Den Abschluss auf dem IFFMH macht schnelles französisches Kino
Keilholz will damit auch die kuratorische Klammer zur Retrospektive-Reihe schließen, die am gleichen Tag mit Robert Rossens „Body and Soul“ (1947) startet und am 26. November mit Martin Scorseses Klassiker „Raging Bull“ ihren Abschluss findet. Alle drei Filme sind Keilholz zufolge „existenzialistische Parabeln“, erzählten von toxischer Männlichkeit, der Gewalt und Fragilität des männlichen Körpers und dem Ring als Metapher des Lebens. Im Zentrum des Festivals steht, als „Centre Piece“, der Streifen „All of Us Strangers“ von Andrew Haigh. Den Abschluss macht „junges, schnelles, direktes Kino aus Frankreich“: Nora el Hourchs „Sisterhood“, Darin geht es um die Erfahrung der Protagonistin Zineb, die Opfer eines sexuellen Übergriffs wird und versucht, den Täter per Video zu überführen. Es gehe um „MeToo, migrantische Identität, die manchmal sehr unsichtbare Macht von Klassenzugehörigkeit und die sehr sichtbare von sozialen Medien“.

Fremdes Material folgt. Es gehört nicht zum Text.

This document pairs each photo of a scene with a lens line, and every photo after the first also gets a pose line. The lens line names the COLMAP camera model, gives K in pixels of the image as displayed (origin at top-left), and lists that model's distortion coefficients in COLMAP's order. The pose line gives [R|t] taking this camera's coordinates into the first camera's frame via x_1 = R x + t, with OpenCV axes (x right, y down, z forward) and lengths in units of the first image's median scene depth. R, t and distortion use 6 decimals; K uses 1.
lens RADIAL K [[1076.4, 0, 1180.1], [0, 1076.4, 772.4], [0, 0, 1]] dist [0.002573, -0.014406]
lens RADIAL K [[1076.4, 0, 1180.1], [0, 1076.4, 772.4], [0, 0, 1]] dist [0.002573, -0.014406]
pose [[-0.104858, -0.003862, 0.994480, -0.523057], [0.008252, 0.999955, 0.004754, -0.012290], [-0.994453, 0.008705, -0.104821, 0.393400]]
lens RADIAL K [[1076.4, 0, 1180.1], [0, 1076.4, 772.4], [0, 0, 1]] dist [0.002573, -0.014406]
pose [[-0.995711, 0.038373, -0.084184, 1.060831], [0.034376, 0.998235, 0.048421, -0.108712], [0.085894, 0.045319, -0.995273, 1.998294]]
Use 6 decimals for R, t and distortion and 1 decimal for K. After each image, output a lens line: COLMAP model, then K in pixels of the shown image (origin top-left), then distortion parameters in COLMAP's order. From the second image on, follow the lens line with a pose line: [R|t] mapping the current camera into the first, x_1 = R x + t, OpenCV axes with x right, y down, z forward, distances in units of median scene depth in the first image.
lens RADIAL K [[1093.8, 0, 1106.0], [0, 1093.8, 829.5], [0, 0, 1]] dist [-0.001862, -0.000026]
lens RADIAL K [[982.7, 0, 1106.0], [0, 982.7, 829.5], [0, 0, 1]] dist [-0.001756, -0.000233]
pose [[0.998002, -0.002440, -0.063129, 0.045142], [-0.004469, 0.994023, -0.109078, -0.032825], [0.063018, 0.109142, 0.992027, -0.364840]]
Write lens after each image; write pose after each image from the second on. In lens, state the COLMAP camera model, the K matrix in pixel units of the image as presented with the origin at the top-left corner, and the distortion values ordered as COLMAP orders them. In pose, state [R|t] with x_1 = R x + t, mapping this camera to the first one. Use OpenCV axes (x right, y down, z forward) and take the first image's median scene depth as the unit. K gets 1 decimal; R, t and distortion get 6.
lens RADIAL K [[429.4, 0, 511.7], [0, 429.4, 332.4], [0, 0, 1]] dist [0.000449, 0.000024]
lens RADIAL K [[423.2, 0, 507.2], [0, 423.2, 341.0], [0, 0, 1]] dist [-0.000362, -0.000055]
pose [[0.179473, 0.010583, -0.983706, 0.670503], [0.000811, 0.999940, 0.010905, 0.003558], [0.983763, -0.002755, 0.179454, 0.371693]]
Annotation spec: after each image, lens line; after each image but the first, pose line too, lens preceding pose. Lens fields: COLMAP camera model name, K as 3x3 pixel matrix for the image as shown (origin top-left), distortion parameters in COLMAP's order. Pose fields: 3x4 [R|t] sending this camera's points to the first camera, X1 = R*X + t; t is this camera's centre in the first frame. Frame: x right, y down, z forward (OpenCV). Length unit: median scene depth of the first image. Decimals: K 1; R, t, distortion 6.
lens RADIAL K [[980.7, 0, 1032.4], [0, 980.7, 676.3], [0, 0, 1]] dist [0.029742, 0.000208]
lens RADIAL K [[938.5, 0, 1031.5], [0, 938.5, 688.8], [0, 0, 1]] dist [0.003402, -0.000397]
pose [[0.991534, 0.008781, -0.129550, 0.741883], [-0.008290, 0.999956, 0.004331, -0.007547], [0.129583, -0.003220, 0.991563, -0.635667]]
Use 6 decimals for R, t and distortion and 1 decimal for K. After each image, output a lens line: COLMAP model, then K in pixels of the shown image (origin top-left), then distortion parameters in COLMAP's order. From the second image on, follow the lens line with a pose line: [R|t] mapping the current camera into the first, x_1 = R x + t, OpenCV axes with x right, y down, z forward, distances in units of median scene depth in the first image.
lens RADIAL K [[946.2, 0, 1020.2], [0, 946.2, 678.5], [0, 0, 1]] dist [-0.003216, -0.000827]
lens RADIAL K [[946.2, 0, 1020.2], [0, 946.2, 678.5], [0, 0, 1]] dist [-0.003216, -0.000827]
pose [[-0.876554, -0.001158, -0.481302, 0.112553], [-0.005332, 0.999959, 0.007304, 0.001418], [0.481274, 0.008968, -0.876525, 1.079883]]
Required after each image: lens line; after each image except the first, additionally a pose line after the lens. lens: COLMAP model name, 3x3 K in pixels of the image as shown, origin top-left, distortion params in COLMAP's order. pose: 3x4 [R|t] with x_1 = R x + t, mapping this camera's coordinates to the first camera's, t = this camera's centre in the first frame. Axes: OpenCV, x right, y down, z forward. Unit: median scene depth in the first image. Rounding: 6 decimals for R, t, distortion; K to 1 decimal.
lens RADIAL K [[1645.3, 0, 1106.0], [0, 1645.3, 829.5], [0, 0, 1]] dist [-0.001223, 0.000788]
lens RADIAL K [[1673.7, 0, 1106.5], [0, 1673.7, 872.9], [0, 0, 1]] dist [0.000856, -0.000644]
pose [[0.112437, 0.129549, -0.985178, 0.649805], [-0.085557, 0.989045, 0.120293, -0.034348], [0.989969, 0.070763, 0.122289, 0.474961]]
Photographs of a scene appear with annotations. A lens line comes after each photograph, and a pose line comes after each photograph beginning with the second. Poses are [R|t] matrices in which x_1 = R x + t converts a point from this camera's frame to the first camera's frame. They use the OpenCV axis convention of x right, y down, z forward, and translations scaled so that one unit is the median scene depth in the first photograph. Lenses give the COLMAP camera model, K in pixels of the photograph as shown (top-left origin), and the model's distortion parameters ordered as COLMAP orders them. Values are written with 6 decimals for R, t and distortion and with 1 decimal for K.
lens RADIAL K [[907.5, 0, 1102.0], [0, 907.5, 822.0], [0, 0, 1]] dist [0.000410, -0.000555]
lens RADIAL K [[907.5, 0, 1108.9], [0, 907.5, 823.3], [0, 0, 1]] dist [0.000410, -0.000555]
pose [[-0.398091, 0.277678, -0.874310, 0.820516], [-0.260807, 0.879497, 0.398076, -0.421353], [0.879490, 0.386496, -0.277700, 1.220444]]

Mit dem Grand IFFMH würdigt das Filmfestival auch diesmal wieder einen der „eindrücklichsten, stilprägendsten und innovativsten Filmemacher“. Vor über zwanzig Jahren sei Nicolas Winding Refn mit seinem zweiten Film „Bleeder“ Gast des IFFMH gewesen, so Keilholz, „damals war noch nicht abzusehen, welche steile Weltkarriere vor ihm liegen würde“. Refn, Jahrgang 1970, Sohn einer Kamerafrau sowie eines Filmregisseurs und Cutters, habe sich nicht nur in Hollywood etabliert, sondern dort mit „Drive“, „Only God Forgives“ und „The Neon Demon“ gleich drei der prägenden Filme des frühen 21. Jahrhunderts realisiert.
Bereits im September war bekanntgeworden, dass im Wettbewerb „On the Rise“ das Regiedebüt „The Sweet East“ des New Yorker Kameramannes Sean Price Williams zu sehen sein wird sowie „An Endless Sunday“ des Italieners Alain Parroni – beides Deutschlandpremieren. Der Gewinner des Newcomer-Awards 2022, Goran Stolevski, ist dieses Jahr Mitglied der internationalen Preisjury.